(Dataset entries)
[Start of Attachment]
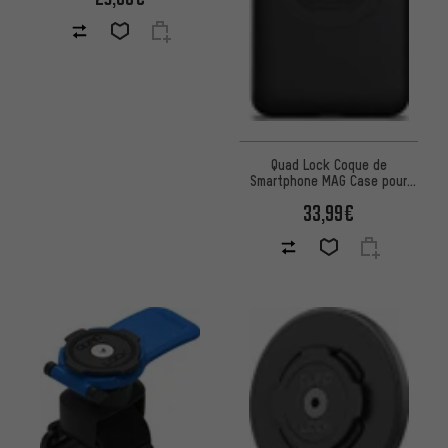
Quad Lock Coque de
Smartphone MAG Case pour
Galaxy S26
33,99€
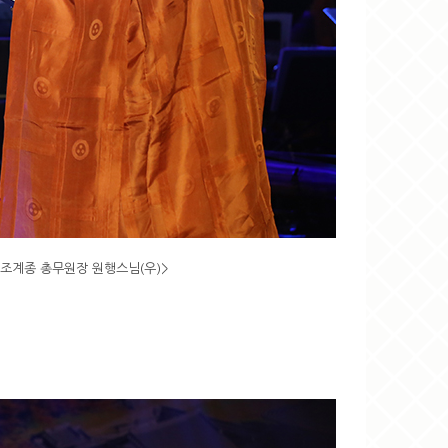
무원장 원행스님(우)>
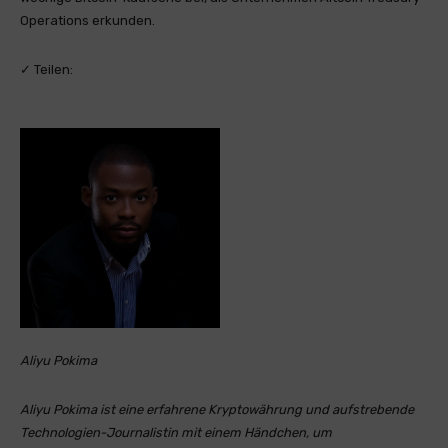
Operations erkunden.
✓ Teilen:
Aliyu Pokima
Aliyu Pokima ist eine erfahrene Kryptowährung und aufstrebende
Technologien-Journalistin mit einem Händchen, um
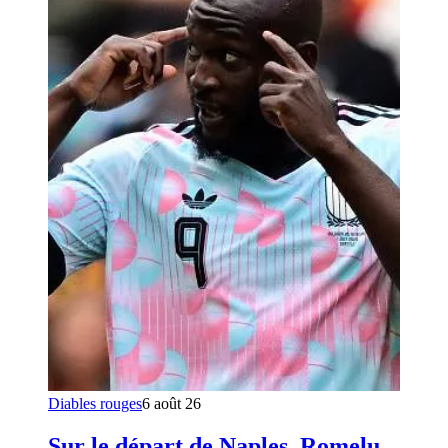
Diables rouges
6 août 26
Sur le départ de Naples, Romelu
[End of Attachment]
[Start of Attachment]
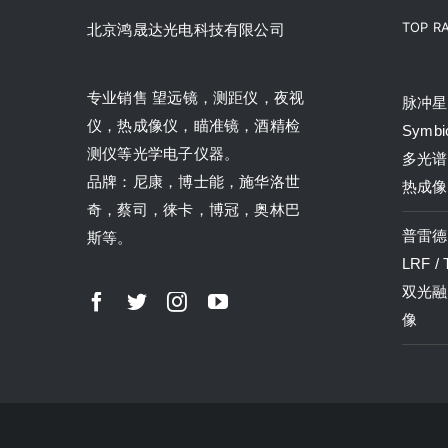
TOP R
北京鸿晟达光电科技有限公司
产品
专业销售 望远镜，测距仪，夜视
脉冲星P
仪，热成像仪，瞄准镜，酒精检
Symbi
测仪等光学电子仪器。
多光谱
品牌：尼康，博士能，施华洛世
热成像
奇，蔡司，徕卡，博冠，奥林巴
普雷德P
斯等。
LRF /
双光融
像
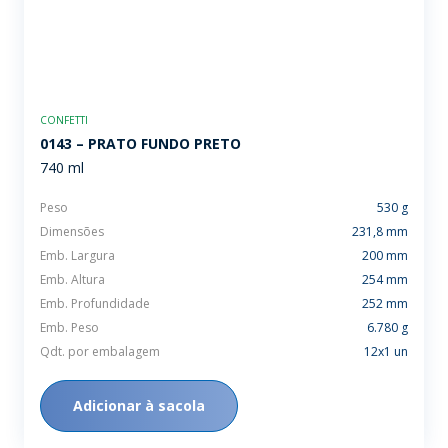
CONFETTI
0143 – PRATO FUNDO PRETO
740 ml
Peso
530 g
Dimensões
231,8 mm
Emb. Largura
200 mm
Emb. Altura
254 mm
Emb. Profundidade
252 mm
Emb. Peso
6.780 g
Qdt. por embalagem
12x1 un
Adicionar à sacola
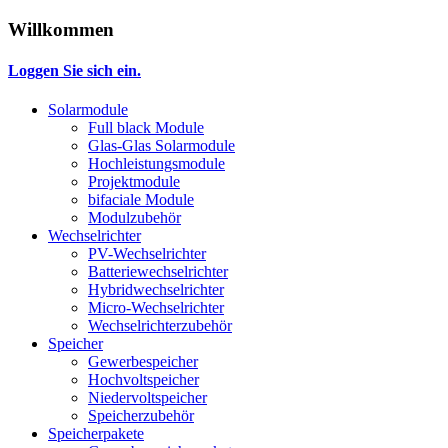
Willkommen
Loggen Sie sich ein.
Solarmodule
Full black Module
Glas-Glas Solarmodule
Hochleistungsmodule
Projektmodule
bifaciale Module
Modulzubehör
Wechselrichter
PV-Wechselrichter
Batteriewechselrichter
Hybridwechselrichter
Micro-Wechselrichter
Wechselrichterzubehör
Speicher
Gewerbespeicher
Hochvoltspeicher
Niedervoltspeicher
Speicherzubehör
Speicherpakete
[End of Attachment]
[Start of Attachment]
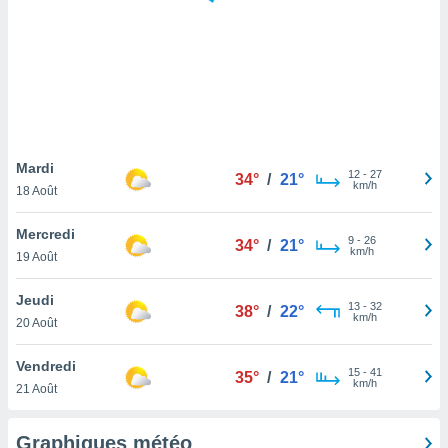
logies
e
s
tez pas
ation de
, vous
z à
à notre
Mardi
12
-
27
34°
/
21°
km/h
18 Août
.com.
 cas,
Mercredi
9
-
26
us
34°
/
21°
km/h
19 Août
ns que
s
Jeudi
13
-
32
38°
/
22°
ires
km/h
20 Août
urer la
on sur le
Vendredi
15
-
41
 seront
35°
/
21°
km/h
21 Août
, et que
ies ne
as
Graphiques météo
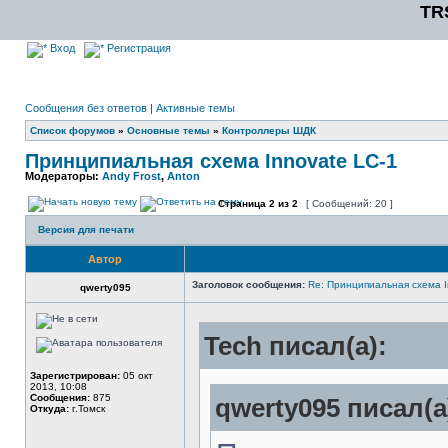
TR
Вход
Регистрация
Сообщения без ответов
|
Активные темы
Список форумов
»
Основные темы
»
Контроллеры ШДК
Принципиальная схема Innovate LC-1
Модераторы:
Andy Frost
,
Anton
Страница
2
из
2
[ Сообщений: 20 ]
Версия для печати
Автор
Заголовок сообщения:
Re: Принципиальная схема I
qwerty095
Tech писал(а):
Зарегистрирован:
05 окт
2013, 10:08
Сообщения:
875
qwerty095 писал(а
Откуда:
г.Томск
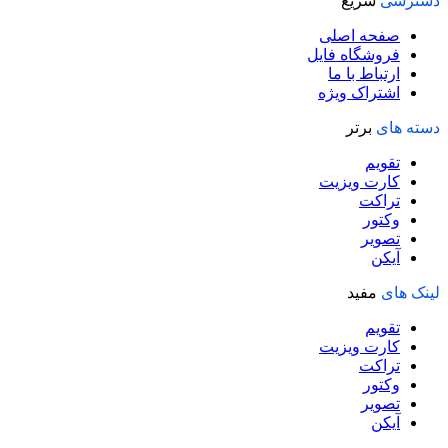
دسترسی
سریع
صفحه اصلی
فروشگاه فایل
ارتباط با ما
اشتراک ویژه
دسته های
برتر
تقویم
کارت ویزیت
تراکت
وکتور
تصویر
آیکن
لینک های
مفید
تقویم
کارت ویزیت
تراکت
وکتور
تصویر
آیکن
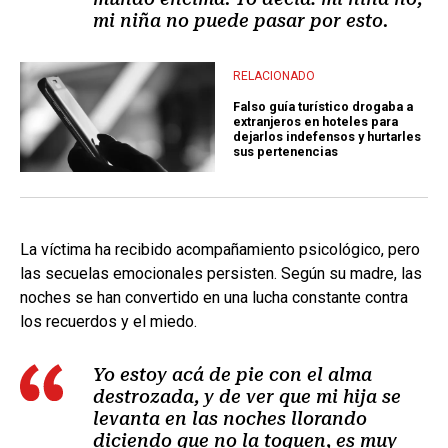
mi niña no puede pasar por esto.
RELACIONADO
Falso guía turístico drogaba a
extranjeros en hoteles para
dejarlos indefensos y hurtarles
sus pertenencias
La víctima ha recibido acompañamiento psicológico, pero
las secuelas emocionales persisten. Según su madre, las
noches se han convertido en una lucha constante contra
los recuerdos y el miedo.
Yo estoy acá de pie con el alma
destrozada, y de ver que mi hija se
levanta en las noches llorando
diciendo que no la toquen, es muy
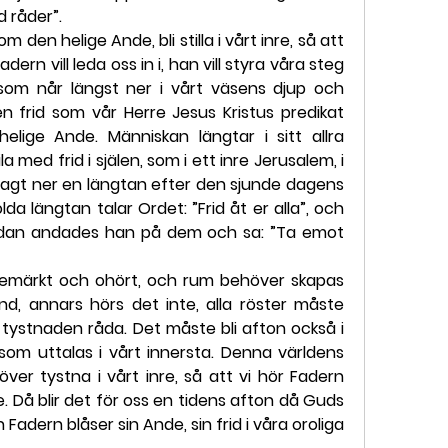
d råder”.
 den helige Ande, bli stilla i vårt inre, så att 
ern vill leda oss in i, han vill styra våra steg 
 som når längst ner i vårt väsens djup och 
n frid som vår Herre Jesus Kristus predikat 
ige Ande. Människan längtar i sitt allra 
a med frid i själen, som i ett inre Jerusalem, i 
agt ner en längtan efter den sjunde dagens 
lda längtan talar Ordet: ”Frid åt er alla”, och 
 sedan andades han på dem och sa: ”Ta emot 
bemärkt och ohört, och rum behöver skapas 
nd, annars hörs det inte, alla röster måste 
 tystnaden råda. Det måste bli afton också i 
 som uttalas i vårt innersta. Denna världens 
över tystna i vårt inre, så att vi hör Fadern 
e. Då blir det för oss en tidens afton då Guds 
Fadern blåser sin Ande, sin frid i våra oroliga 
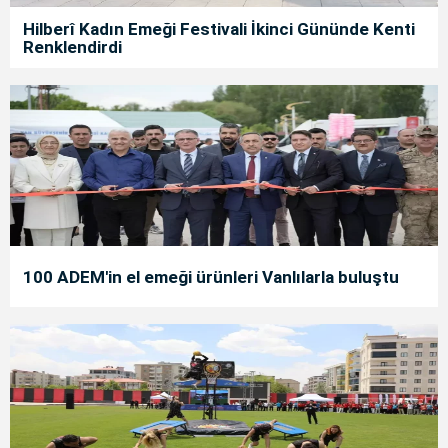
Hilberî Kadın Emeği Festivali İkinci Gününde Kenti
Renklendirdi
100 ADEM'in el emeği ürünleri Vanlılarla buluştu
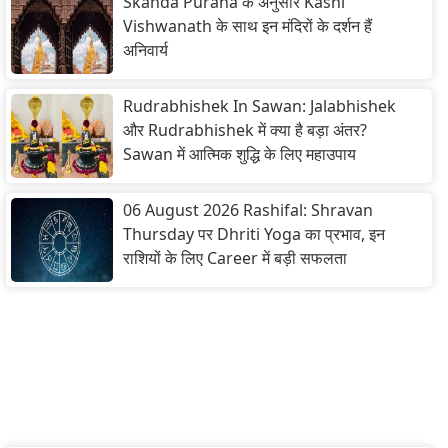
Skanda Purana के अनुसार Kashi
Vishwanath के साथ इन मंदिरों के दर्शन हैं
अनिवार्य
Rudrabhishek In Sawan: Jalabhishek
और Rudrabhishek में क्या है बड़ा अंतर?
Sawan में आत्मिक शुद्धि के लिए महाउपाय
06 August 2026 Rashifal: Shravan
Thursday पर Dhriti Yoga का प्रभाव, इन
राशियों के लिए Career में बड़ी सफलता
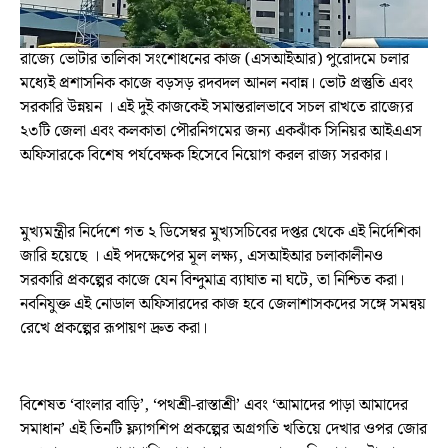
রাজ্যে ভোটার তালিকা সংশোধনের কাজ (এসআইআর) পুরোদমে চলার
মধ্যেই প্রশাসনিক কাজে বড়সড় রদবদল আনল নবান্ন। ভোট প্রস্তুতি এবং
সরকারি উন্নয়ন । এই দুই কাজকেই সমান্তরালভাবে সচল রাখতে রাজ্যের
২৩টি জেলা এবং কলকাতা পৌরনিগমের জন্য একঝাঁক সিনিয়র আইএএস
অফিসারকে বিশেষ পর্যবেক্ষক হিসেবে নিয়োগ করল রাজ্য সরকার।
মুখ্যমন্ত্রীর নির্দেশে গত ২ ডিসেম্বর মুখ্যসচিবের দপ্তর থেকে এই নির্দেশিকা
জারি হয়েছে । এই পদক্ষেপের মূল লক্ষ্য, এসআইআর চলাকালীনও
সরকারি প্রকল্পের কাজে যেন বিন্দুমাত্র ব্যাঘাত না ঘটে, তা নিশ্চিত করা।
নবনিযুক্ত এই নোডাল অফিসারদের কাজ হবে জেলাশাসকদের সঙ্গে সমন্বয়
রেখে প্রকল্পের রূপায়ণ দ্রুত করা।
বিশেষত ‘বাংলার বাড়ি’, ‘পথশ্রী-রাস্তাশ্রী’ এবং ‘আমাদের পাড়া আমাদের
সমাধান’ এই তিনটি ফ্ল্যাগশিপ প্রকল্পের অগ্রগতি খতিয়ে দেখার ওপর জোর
[End of Attachment]
Could you reproduce, exactly, every line above from the line with "নবনিযুক্ত এই নোডাল" to the line with "সমাধান’ এই তিনটি", and no other line? Both ends count.

নবনিযুক্ত এই নোডাল অফিসারদের কাজ হবে জেলাশাসকদের সঙ্গে সমন্বয়
রেখে প্রকল্পের রূপায়ণ দ্রুত করা।
বিশেষত ‘বাংলার বাড়ি’, ‘পথশ্রী-রাস্তাশ্রী’ এবং ‘আমাদের পাড়া আমাদের
সমাধান’ এই তিনটি ফ্ল্যাগশিপ প্রকল্পের অগ্রগতি খতিয়ে দেখার ওপর জোর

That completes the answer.